## Document extract

---+---

My opinion is that using the horse will strengthen bone/muscle/tendon/ligament. And the more experience the horse gets in rugged terrain, the more he will be aware of his feet and legs and where to put them.[/QUOTE]

(bolding mine)

Agreed!

A lot of "show" or "arena" people tend to look down on trail riding/trail horses because they THINK it is just lollygagging down a nice little path in the woods. They think it's something horses might be able to do as a "second career" if their show career doesn't work out for them. . .if they're not physically sound enough for arena work.

I think a lot of those people would be surprised to learn just how important it is for trail horses to be aware of his own legs and feet. . .to know how to take care of himself. It's not like trotting over smooth wooden poles in an arena, or around cones or barrels, or jumping things that are designed to give way or fall if they're hit too hard.

The horse has to learn how to think his way through things, for his own self-preservation. He doesn't want to stumble or fall or hurt himself any more than you do. My little black horse is 15 years old this month and has been my trail horse since he was three, and it's been VERY rare that he's ever come back from a ride with scrapes, nicks, cuts, rubs, etc. on his legs. Most of those have been from thornbushes - I have my fair share of scars from those things, too. He's more likely to bang himself up playing stupid grabby-face games with his buddies out at pasture.

Maybe it's just because of the trails I ride, but I couldn't imagine stopping at every stream crossing just to remove leg wraps so they don't get bogged down with water, then stopping again on the other time to put them back on (the legs would be wet, anyway, so the wraps would still likely absorb some of that water anyway).
     
    05-15-2013, 03:28 PM
  #18
Started
Ridden 1000's of miles, never needed them, over rough, rocky terrain, through rivers, brush, mud, snow and downed logs.

One gelding that was built funny(short back, long legs) had a tendency to clip himself, we threw plastic bell boots on him.
     
    05-15-2013, 03:58 PM
  #19
Super Moderator
Depends on the ground conditions but when I do use them I prefer the Pegasus Airboots and I'm liking the Iconoclast boots as they give better suspensory support and protection to the sesamoid area and on steep stony trails that's where injuries often happen
I'm sure our horses would do fine without them but I can't see the point in risking an injury that could see them off work for weeks/months for the sake of buying some boots
Why do people bring up the wild horse thing? Feral horses on the UK moors are often limping around with damaged legs (and feet) They would get left behind the herd if they couldn't keep up and be easy pickings for predators, die of starvation or thirst. They aren't/weren't immune to injury plus they are more likely to pick their own routes at their own pace and without the weight of a rider & saddle to interfere with that
     
    05-15-2013, 04:09 PM
  #20
Trained
I never use leg protection. I ride in bush with lots of deadfall, unstable rocks, mud and water. Every horse I took in was new to trail riding; every one learned how to move his/her legs and place his/her feet in short order.

You know, it always amazes me how a horse can put their feet in just the right place even though they can't see them.

---+---

## Task A
From the forum thread on trail horse leg protection, echo the part that opens with the words containing "05-15-2013, 03:28 PM" and closes with "boots on him.".
## Task B
In the forum thread on trail horse leg protection, how old does the poster say the little black horse turns this month?
## Task C
List every kind of ground or obstacle that the post marked #18 in the forum thread on trail horse leg protection says the writer has ridden over or through.
The records that follow were taken from a different source than the forum thread.

## Supplied data
---+---

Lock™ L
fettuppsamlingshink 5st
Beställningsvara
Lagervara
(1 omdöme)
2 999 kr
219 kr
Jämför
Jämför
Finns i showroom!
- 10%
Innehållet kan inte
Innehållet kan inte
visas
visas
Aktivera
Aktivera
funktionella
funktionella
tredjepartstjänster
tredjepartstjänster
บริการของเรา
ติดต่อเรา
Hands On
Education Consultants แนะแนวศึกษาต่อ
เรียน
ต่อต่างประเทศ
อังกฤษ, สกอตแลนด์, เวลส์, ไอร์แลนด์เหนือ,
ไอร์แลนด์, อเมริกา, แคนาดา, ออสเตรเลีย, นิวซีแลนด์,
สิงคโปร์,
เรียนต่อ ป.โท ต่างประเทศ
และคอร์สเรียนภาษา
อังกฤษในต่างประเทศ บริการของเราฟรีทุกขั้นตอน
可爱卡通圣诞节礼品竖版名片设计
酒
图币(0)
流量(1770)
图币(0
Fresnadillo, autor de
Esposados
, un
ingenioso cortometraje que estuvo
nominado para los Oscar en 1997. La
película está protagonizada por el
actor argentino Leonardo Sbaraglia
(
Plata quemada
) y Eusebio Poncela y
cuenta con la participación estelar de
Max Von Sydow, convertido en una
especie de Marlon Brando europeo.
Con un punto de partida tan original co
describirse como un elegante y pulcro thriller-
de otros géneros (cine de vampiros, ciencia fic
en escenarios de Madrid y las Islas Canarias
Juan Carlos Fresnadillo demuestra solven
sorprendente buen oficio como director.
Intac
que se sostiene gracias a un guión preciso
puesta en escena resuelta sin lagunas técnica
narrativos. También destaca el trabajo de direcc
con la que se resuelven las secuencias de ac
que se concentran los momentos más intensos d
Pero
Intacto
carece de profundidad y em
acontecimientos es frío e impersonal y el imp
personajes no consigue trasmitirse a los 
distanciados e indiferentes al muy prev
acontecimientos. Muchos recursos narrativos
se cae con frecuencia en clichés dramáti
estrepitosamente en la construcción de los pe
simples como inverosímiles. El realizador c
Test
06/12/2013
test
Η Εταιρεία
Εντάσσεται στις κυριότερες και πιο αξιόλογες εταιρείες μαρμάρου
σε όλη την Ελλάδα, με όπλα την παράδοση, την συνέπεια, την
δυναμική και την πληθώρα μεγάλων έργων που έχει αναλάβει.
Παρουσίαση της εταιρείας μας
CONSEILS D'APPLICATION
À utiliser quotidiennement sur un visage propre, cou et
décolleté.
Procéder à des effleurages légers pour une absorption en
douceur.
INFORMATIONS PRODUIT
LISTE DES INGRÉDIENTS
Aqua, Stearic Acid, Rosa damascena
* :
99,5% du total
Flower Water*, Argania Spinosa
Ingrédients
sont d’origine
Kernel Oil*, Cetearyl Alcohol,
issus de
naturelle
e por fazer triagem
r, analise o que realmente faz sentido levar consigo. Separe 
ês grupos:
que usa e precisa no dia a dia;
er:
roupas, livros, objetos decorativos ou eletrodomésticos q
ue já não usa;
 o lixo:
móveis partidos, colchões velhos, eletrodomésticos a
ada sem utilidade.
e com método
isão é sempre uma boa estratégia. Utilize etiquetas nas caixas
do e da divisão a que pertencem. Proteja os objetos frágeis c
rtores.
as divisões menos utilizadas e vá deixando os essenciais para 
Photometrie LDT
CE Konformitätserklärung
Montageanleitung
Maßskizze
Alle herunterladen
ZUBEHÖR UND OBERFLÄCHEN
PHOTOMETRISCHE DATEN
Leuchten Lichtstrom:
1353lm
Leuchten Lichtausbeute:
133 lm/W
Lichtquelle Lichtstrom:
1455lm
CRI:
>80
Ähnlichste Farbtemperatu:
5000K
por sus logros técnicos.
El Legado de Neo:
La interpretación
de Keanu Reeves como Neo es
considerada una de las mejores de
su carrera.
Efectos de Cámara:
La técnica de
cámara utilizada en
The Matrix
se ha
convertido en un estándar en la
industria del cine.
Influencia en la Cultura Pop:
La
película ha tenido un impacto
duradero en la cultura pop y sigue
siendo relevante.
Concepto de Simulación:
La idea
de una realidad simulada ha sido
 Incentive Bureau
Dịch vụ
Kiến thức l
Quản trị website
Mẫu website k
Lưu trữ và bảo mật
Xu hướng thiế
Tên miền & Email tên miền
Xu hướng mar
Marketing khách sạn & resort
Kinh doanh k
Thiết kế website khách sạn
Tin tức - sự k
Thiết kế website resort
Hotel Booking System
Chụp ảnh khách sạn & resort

---+---

## Response box A
05-15-2013, 03:28 PM
  #18
Started
Ridden 1000's of miles, never needed them, over rough, rocky terrain, through rivers, brush, mud, snow and downed logs.

One gelding that was built funny(short back, long legs) had a tendency to clip himself, we threw plastic bell boots on him.

## Response box B
15 years old.

## Response box C
Rough, rocky terrain; rivers; brush; mud; snow; downed logs.